In these examples, the following abbreviations have the following meanings:
bd = wide doublet m = multiplet m. p. = Melting point MS = mass spectroscopy [M ^{+ H]} + = parent peak in the MS plus ^{H +}
s = singlet THF = tetrahydrofuran (Example 1)
Synthesis of N- (1-acetylpiperidin-4-yl) -N ′-(adamanto-1-yl) urea Preparation of N-acetylpiperid-4-ylamide A reactor is charged with 1.00 molar equivalents of 4-piperidinecarboxamide, 15.9 molar equivalents of THF and 1.23 molar equivalents of N, N- (diisopropyl) ethylamine were charged under a nitrogen atmosphere. The resulting mixture was cooled to 20 ° C. and 1.10 molar equivalents of acetic anhydride was added at such a rate as to maintain an internal temperature of less than 30 ° C. After the addition was complete, the reaction mixture was stirred while maintaining an internal temperature of 20 ° C. The reaction contents were monitored until the amount of unreacted 4-piperidinecarboxamide was less than 1% compared to the N-acetylpiperid-4-ylamide product (usually about 4-10 hours). The precipitated product was collected by filtration and washed with THF to remove excess (diisopropyl) ethylamine hydrochloride. The solid product was dried to constant weight in a vacuum oven under a nitrogen bleed while maintaining an internal temperature of 50 ° C. or lower to give the product as a white solid in 94% yield.

¹ H NMR (CD ₃ OD) δ: 4.48-4.58 (bd, 1H), 3.92-4.01 (bd, 1H), 3.08-3.22 (m, 1H), 2 62-2.74 (m, 1H), 2.44-2.53 (m, 1H), 2.12 (s, 3H), 1.88-1.93 (m, 2H), 1.45 -1.72 (m, 2H); MS: 171 [M + H] ⁺ ; p. 172-174 ° C.

Preparation of N- (1-acetylpiperidin-4-yl) -N ′-(adamanto-1-yl) urea A reactor is charged with 1.00 molar equivalent of N-acetylpiperid-4-ylamide, 0.87 molar equivalent of 1-adamantylamine and 49.7 molar equivalents of acetonitrile were charged and the resulting mixture was heated internally at 75 ° C. under a nitrogen atmosphere. (Diacetoxyiodo) benzene (1.00 molar equivalent) was added in small portions so that the reaction mixture was maintained inside 75-80 ° C. After adding (diacetoxyiodo) benzene, the reaction mixture was heated to 80 ° C. inside.
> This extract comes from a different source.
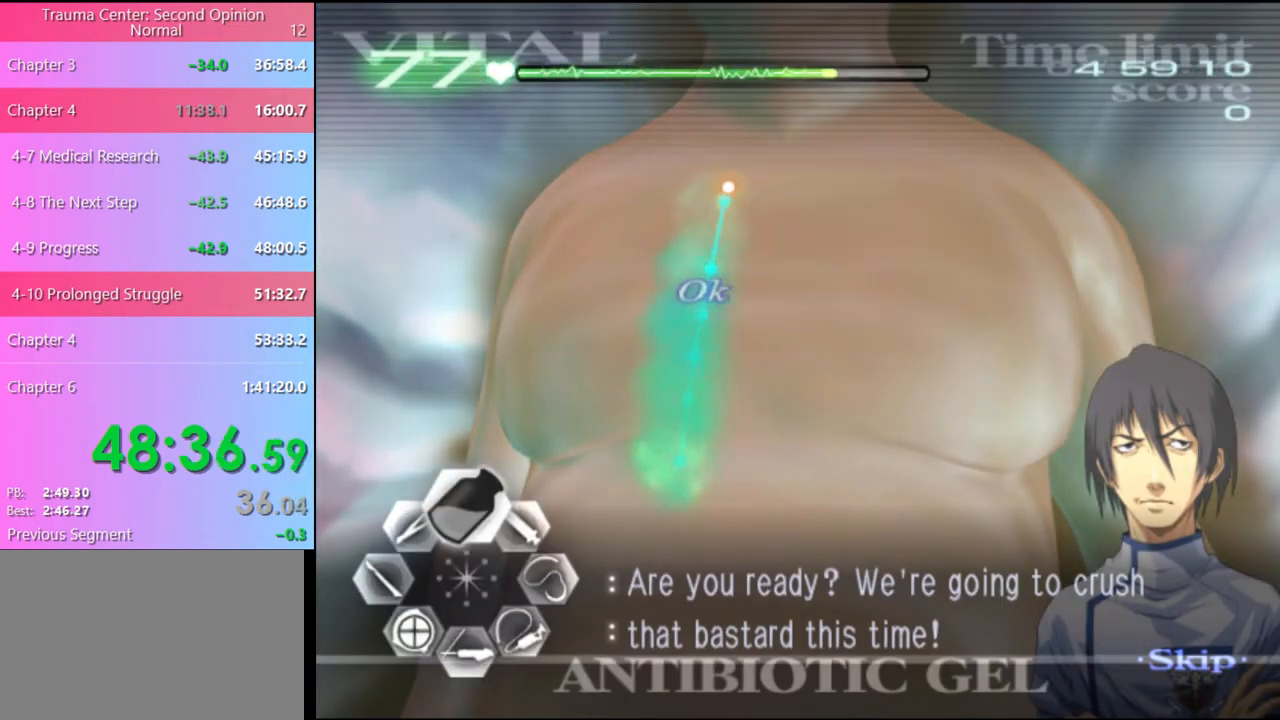
{"keys": ["a"], "mouse": ["left"], "events": [[34, "mouse_left", "up"], [67, "a", "down"], [67, "w", "up"], [134, "mouse_left", "down"]]}
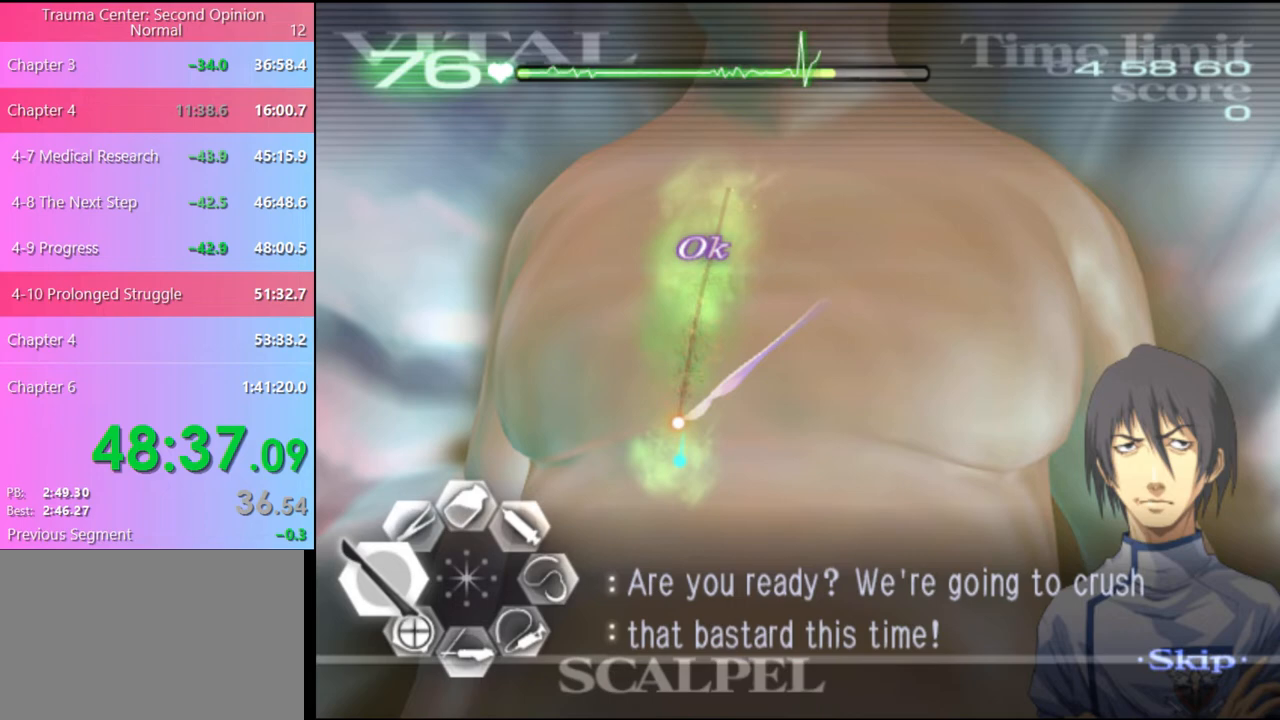
{"keys": [], "mouse": [], "events": [[134, "mouse_left", "up"], [200, "a", "up"]]}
The reaction contents were monitored until the unreacted 1-adamantylamine was less than 5% compared to the product N- (1-acetylpiperidin-4-yl) -N ′-(adamanto-1-yl) urea ( Usually about 1 to 6 hours). After completion, the reaction mixture was cooled to 25 ° C. and about 24 molar equivalents of solvent was distilled off in vacuo while maintaining the internal temperature below 40 ° C. The reaction mixture was cooled to 0-5 ° C. with stirring and further stirred for 2 hours. The technical product was collected by filtration and washed with acetonitrile. The crude product was dried to constant weight in a vacuum oven under nitrogen flow while maintaining an internal temperature below 50 ° C. The dried crude product was slurried with water for 4 hours while maintaining an internal temperature of 20 ± 5 ° C. and then collected by filtration. The filter cake was washed with heptane under a nitrogen atmosphere and then dried to constant weight in a vacuum oven under nitrogen flow while maintaining an internal temperature of 70 ° C. or less and white in 72% yield based on 1-adamantylamine The product was obtained as a solid.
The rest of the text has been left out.